Is Mom Guilty of Abuse Boyfriend Committed?

ByABC News
December 2, 2002, 8:07 AM

Dec. 2 -- An Illinois mother who has served seven years of a 36-year murder sentence is set to be released from prison after a court ruled she should not be held accountable for her boyfriend's killing of her daughter.

The decision to overturn her conviction is drawing attention to hundreds of similar cases nationwide. In all of them, mothers were held accountable for abuse suffered by their children but inflicted by others.

In October 1995, in Kewanee, Ill., 3-year-old Jami Sue Pollock was beaten and choked to death by her mother's boyfriend. He is serving a life sentence. But Jami Sue's mother Tabitha was also convicted of murder, even though she was asleep at the time her daughter was killed.

"Tabitha Pollock was prosecuted under a theory of liability that she could be guilty of first-degree murder, not if she knew that her children were being abused, but if she should have known that her children were being abused," Tabitha Pollock's lawyer, Jane Raley, said.

After an appeals court initially upheld the verdict, Pollock's previous lawyer told her the case was hopeless and resigned.

Pollock didn't give up hope, though. She wrote a letter to the Center on Wrongful Convictions at Northwestern University.

"She writes in this letter, 'I was convicted of murder because I should have known that my boyfriend would have done this.
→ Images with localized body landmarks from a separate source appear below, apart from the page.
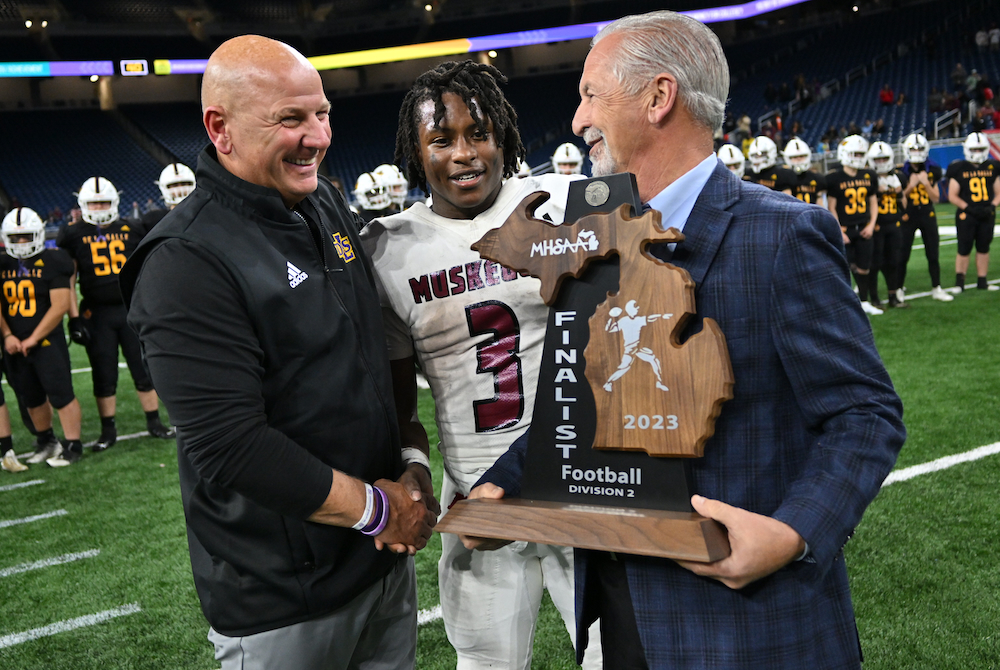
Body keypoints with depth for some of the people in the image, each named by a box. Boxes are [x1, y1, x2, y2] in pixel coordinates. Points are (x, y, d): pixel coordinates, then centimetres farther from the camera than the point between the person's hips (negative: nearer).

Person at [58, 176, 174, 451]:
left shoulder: (132, 230, 5)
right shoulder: (73, 235, 2)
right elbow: (67, 280, 1)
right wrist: (74, 318, -5)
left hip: (133, 310, 1)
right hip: (97, 314, -1)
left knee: (144, 370, 4)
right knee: (104, 377, 6)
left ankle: (154, 422, 17)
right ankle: (108, 430, 17)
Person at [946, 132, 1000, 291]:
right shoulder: (959, 169, -3)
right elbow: (952, 196, -4)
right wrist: (969, 208, -15)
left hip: (986, 216, 4)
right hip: (966, 216, -3)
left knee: (983, 248, 10)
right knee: (964, 250, -1)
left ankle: (982, 282, 18)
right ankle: (959, 282, 10)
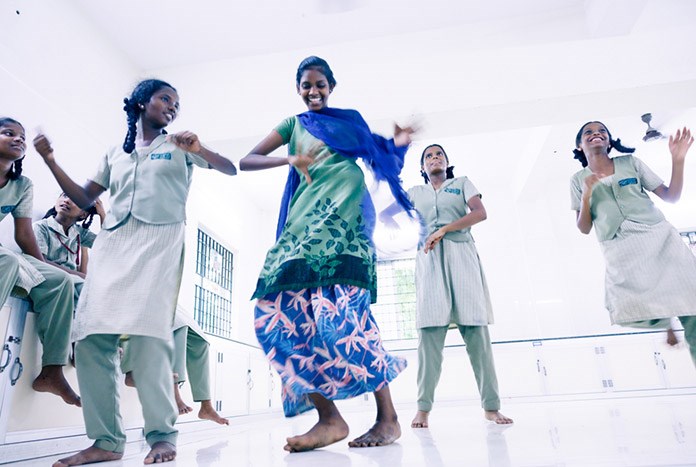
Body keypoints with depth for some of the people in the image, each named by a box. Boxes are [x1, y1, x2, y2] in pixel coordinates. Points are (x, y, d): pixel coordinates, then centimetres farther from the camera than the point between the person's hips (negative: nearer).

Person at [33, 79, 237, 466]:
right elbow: (84, 198, 24)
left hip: (160, 243, -4)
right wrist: (50, 159, 16)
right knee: (91, 337, -8)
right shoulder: (115, 154, 25)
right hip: (112, 244, 4)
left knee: (149, 335, -18)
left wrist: (198, 150, -11)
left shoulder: (179, 147, 16)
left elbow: (231, 169, 8)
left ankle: (162, 435, -13)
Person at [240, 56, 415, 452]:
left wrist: (399, 145, 1)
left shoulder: (350, 119, 22)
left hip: (344, 215, -3)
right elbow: (246, 161, 13)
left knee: (341, 308, -22)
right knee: (286, 311, -14)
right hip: (305, 219, 4)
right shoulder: (294, 125, 23)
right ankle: (329, 417, -11)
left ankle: (388, 417, -14)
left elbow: (381, 159, 22)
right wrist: (288, 159, -6)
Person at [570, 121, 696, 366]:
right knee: (629, 312, -19)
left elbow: (671, 196, 8)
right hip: (621, 252, -1)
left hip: (660, 238, 1)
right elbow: (584, 228, 3)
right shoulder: (579, 180, 7)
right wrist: (586, 196, -11)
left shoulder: (630, 162, 9)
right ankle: (663, 321, 12)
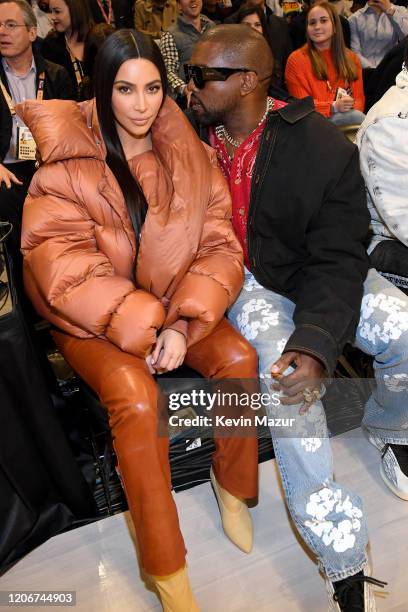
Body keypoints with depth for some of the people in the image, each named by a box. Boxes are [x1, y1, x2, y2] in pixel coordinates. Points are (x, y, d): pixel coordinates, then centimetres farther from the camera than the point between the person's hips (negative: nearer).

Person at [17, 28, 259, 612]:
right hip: (92, 315, -3)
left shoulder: (188, 153, 0)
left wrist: (182, 323, -19)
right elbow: (58, 258, -16)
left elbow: (218, 244, -5)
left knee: (239, 357, -21)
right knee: (136, 396, -28)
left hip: (175, 302, 3)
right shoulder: (66, 158, -8)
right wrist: (136, 325, -23)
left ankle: (231, 484, 9)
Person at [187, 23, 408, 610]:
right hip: (242, 280, 0)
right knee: (282, 367, -27)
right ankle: (343, 561, -12)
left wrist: (316, 340, -33)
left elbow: (337, 260, -17)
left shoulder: (325, 146, -14)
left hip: (310, 271, 1)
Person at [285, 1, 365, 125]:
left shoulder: (351, 58, 17)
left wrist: (350, 107, -12)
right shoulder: (297, 59, 4)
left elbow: (359, 98, 13)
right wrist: (334, 107, -17)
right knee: (355, 116, -32)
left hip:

I should have been a mind reader. How should I have known this? This is not fair,'" Raley said.

Lawyers at the Center on Wrongful Convictions agreed.

They took her case and appealed it to the Illinois Supreme Court. Two months ago, the court overturned her conviction, even though the deadline for an appeal had passed.

And, in another rare move, the court ruled the state could not retry her.

During arguments before the supreme court, Illinois Assistant Attorney General Colleen Griffin argued that the precedent set in a case in which the state supreme court upheld the convictions of two women under similar circumstances was that mothers could be held accountable even if they did not know about the abuse, because they should have.